Hey, was using your script which is working to fine until it reaches the point to add PLayer URL. I checked if code and RealGm URL are same.
I'm new into Python for a year and was mainly into Pandas and looking forward to play with some Basketball data. I would appreciate your help.

Code fine until this point:

`## runs over all player details store each of them into one file
write_player_details_files(df_player_season_data['Player_URL'])

go over all player details files and store them into dictionary

player_details_dictionary = read_player_details(df_player_season_data['Player_URL'].unique())

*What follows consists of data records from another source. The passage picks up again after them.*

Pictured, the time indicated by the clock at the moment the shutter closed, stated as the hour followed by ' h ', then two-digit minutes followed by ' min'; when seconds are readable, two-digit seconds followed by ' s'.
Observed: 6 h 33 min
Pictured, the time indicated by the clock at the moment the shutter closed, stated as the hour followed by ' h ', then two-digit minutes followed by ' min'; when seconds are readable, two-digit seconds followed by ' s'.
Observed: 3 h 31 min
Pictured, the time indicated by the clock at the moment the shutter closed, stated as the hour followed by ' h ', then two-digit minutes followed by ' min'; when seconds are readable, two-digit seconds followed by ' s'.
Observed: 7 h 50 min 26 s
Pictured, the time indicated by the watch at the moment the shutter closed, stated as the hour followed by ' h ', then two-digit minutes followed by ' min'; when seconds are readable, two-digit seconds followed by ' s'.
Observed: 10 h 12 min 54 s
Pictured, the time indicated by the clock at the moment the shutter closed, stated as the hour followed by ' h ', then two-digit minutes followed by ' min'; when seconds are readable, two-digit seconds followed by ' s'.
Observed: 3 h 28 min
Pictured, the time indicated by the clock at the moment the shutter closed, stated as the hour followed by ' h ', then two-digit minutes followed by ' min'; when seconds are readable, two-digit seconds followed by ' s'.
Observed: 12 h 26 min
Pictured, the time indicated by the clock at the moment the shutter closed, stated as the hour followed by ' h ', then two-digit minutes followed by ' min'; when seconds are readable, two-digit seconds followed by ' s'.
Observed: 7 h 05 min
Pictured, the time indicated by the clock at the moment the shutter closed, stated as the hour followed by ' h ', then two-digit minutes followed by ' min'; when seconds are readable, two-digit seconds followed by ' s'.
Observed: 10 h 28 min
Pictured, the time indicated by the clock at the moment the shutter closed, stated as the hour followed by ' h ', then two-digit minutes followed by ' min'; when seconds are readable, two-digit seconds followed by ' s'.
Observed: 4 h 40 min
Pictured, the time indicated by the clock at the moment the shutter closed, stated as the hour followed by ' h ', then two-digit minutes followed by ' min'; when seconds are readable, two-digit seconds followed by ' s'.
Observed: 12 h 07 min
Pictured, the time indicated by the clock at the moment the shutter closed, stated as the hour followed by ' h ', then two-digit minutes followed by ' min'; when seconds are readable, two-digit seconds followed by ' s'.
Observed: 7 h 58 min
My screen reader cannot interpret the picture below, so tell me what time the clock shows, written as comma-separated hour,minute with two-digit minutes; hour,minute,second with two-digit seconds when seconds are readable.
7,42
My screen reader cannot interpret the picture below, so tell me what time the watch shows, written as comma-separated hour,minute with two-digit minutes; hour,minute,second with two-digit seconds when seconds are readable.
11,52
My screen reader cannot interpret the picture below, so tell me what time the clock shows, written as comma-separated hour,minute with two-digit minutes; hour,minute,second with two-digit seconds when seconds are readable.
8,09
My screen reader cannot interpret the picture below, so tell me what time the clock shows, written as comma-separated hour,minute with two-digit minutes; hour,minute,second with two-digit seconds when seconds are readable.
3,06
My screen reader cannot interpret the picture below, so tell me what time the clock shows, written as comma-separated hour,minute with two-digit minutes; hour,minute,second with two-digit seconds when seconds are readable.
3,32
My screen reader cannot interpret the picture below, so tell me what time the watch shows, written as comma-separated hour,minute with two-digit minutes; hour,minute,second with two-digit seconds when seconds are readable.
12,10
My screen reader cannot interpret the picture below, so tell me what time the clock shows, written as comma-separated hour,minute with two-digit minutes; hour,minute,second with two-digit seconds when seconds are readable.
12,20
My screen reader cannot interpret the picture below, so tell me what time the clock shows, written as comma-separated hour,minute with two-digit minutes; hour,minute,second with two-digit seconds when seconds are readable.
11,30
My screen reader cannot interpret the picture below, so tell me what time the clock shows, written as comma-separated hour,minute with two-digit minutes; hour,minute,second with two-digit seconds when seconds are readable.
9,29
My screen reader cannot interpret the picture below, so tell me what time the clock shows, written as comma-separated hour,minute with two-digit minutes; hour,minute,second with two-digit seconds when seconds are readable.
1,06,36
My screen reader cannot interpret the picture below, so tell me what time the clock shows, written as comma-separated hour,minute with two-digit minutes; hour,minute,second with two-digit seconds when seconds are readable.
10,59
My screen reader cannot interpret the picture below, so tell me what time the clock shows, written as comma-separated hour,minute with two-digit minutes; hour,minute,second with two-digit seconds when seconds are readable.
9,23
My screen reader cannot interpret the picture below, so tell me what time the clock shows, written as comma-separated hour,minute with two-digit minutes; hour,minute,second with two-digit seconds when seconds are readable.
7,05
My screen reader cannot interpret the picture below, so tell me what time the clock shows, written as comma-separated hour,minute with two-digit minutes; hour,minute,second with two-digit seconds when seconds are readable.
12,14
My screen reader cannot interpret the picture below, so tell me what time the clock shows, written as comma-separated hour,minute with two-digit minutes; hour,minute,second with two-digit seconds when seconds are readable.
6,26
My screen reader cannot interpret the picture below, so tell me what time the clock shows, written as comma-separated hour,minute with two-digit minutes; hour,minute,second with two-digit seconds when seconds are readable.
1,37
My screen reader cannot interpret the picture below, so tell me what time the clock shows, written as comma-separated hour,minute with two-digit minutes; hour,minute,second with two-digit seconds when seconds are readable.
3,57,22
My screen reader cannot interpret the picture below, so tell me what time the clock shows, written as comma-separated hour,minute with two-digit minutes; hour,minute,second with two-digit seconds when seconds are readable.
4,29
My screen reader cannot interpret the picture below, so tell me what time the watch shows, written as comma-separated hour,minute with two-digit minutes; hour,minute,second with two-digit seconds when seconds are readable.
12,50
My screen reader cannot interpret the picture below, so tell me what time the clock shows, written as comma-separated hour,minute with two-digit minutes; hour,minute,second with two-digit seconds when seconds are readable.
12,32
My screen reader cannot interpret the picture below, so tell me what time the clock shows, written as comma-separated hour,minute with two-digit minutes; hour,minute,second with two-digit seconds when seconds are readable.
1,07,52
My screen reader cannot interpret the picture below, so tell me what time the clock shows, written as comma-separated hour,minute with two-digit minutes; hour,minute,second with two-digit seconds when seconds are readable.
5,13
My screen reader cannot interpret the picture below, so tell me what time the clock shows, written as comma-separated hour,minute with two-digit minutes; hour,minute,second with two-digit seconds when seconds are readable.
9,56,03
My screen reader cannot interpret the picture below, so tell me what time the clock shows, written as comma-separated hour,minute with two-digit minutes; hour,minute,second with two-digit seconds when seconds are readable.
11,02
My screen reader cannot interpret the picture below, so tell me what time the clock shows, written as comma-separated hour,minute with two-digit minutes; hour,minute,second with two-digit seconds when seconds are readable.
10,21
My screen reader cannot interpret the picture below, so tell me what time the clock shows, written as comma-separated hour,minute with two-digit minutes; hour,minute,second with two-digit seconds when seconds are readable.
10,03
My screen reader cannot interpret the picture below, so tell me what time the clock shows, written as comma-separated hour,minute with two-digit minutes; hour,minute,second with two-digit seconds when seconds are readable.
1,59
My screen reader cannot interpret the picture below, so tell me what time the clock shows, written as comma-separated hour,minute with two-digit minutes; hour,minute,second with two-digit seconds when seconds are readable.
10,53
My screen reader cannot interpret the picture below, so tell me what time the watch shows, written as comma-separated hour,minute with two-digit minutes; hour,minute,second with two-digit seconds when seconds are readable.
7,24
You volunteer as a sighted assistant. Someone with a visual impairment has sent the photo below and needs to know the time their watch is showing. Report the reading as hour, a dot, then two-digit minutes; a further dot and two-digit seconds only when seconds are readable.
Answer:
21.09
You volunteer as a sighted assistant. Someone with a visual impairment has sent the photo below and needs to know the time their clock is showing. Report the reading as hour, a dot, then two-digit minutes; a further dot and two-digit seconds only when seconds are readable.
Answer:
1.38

add all player details columns into the dataframe

set_player_details_dataframe(player_details_dictionary)`

I did dnot change anything before; the csv on my hard drive is ok and contains the col with Player URL. I get the error message:

`---------------------------------------------------------------------------
FileNotFoundError Traceback (most recent call last)
in
1 ## runs over all player details store each of them into one file
----> 2 write_player_details_files(df_player_season_data['Player_URL'])
3
4 ## go over all player details files and store them into dictionary
5 player_details_dictionary = read_player_details(df_player_season_data['Player_URL'].unique())

in write_player_details_files(player_url_series)
7 player_details_dictionary = {}
8 player_details_dictionary[player_url] = get_player_details(player_url)
----> 9 write_file_player_details(player_details_dictionary)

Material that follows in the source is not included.